Molecular Dynamics Simulation of Pyrolysis and Electric-caused Disintegration Mechanism of Polyphenylene Sulfide

Abstract

Polyphenylene Sulfide (PPS) has good thermal stability and electrical properties, and is often used in the insulation of electrical equipment such as transformers. Taking PPS as the research object, this paper adopts reactive molecular dynamics simulation based on reactive force field (ReaxFF) to study pyrolysis and electric-caused disintegration mechanisms of PPS at the microscopic level. The results indicate that thioether bond (C-S bond) and delocalized π bond (C-C bond) are respectively the first to break under high temperature and high electric field intensity. The cleavage of chemical bonds leads to the decrease of polymerization degree, which is the main cause for PPS insulation aging. The products of PPS molecules under high temperature and electric field are basically similar, including C2H2, H2S and etc.
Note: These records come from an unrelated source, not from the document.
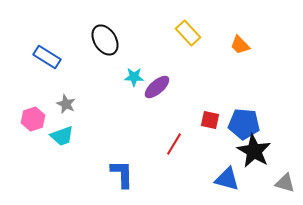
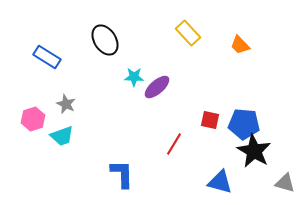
blue triangle: moved 7 px left, 3 px down
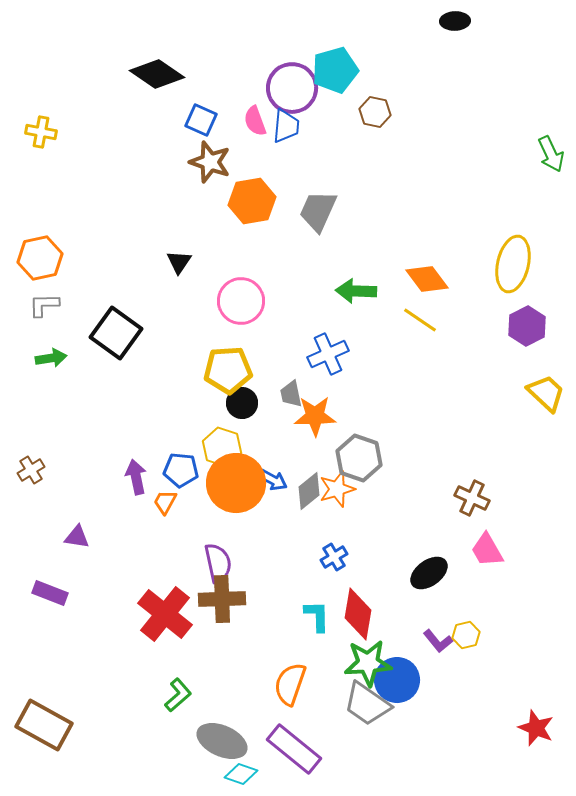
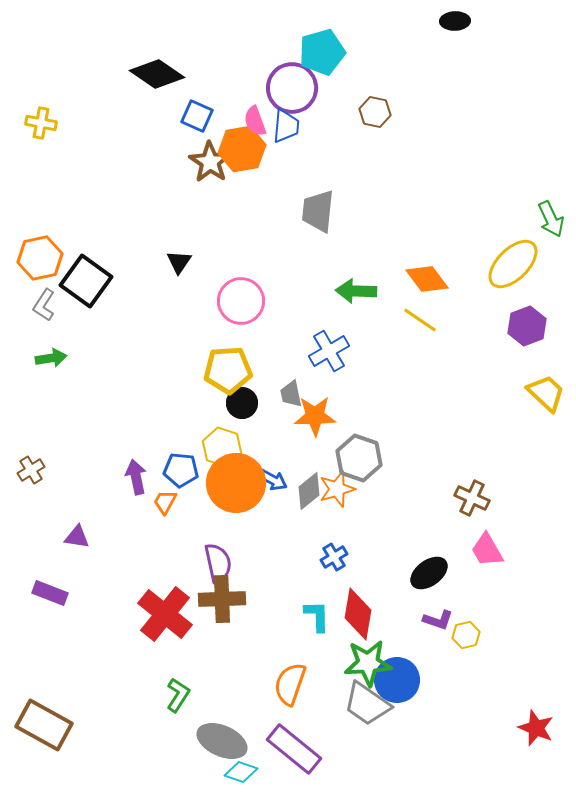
cyan pentagon at (335, 70): moved 13 px left, 18 px up
blue square at (201, 120): moved 4 px left, 4 px up
yellow cross at (41, 132): moved 9 px up
green arrow at (551, 154): moved 65 px down
brown star at (210, 162): rotated 15 degrees clockwise
orange hexagon at (252, 201): moved 10 px left, 52 px up
gray trapezoid at (318, 211): rotated 18 degrees counterclockwise
yellow ellipse at (513, 264): rotated 32 degrees clockwise
gray L-shape at (44, 305): rotated 56 degrees counterclockwise
purple hexagon at (527, 326): rotated 6 degrees clockwise
black square at (116, 333): moved 30 px left, 52 px up
blue cross at (328, 354): moved 1 px right, 3 px up; rotated 6 degrees counterclockwise
purple L-shape at (438, 641): moved 21 px up; rotated 32 degrees counterclockwise
green L-shape at (178, 695): rotated 16 degrees counterclockwise
cyan diamond at (241, 774): moved 2 px up
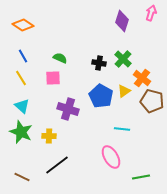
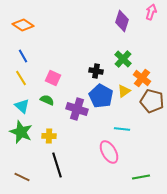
pink arrow: moved 1 px up
green semicircle: moved 13 px left, 42 px down
black cross: moved 3 px left, 8 px down
pink square: rotated 28 degrees clockwise
purple cross: moved 9 px right
pink ellipse: moved 2 px left, 5 px up
black line: rotated 70 degrees counterclockwise
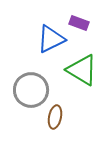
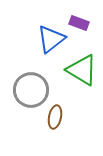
blue triangle: rotated 12 degrees counterclockwise
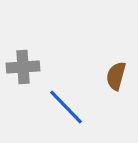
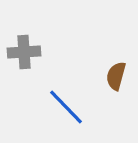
gray cross: moved 1 px right, 15 px up
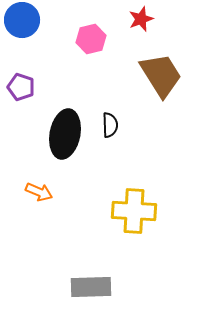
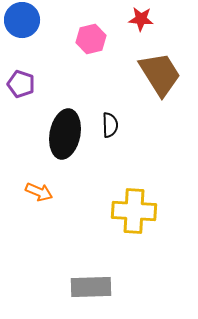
red star: rotated 25 degrees clockwise
brown trapezoid: moved 1 px left, 1 px up
purple pentagon: moved 3 px up
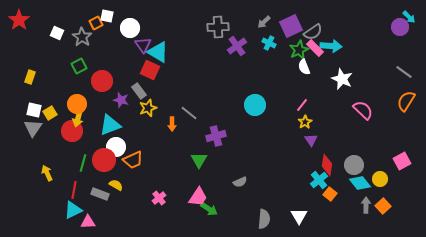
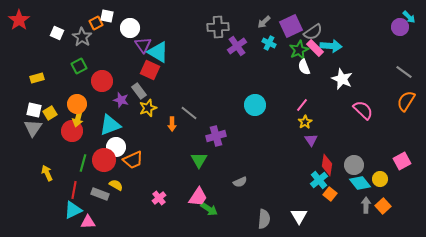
yellow rectangle at (30, 77): moved 7 px right, 1 px down; rotated 56 degrees clockwise
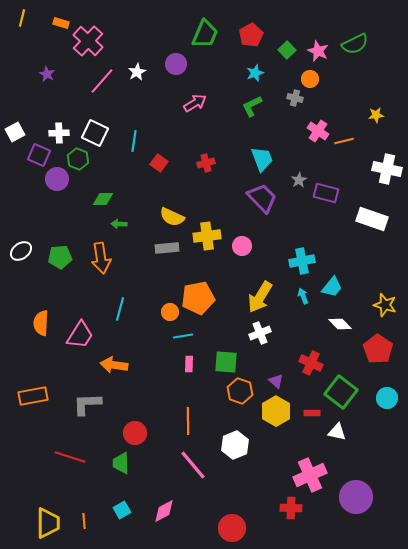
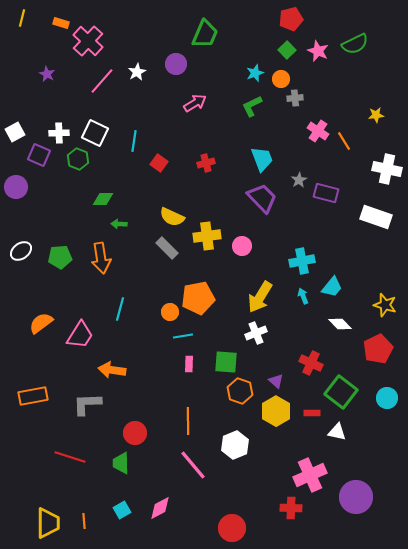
red pentagon at (251, 35): moved 40 px right, 16 px up; rotated 15 degrees clockwise
orange circle at (310, 79): moved 29 px left
gray cross at (295, 98): rotated 21 degrees counterclockwise
orange line at (344, 141): rotated 72 degrees clockwise
purple circle at (57, 179): moved 41 px left, 8 px down
white rectangle at (372, 219): moved 4 px right, 2 px up
gray rectangle at (167, 248): rotated 50 degrees clockwise
orange semicircle at (41, 323): rotated 50 degrees clockwise
white cross at (260, 333): moved 4 px left
red pentagon at (378, 349): rotated 12 degrees clockwise
orange arrow at (114, 365): moved 2 px left, 5 px down
pink diamond at (164, 511): moved 4 px left, 3 px up
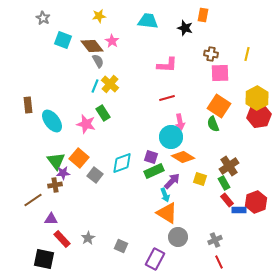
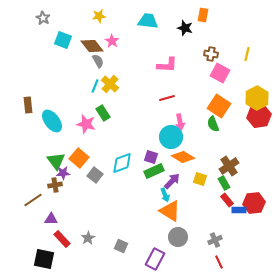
pink square at (220, 73): rotated 30 degrees clockwise
red hexagon at (256, 202): moved 2 px left, 1 px down; rotated 15 degrees clockwise
orange triangle at (167, 213): moved 3 px right, 2 px up
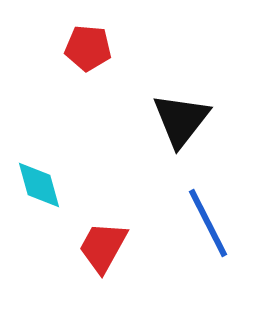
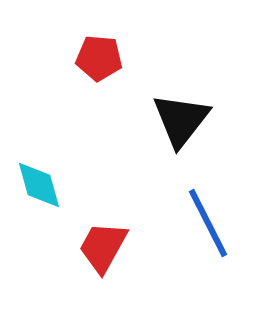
red pentagon: moved 11 px right, 10 px down
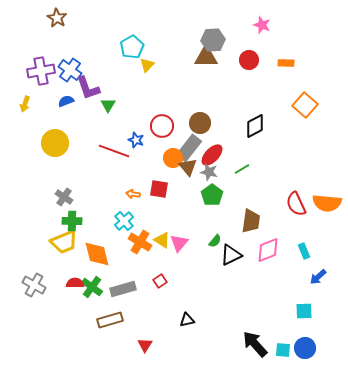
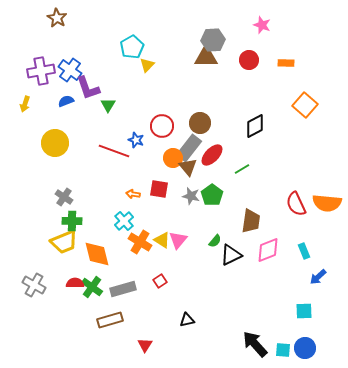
gray star at (209, 172): moved 18 px left, 24 px down
pink triangle at (179, 243): moved 1 px left, 3 px up
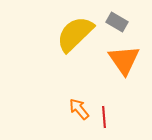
These gas products will accumulate inside the PPS and generate micropores, which may result in partial discharge and further damage to the insulation of PPS. We found the electric field stresses and deforms PPS molecules by weakening the van der Waals force of the polymer system. The decrease of degree of polymerization (DP) rapidly deteriorates the resistance of PPS chains to high electric field intensity, which leads to structural damage and further insulation damage of PPS material.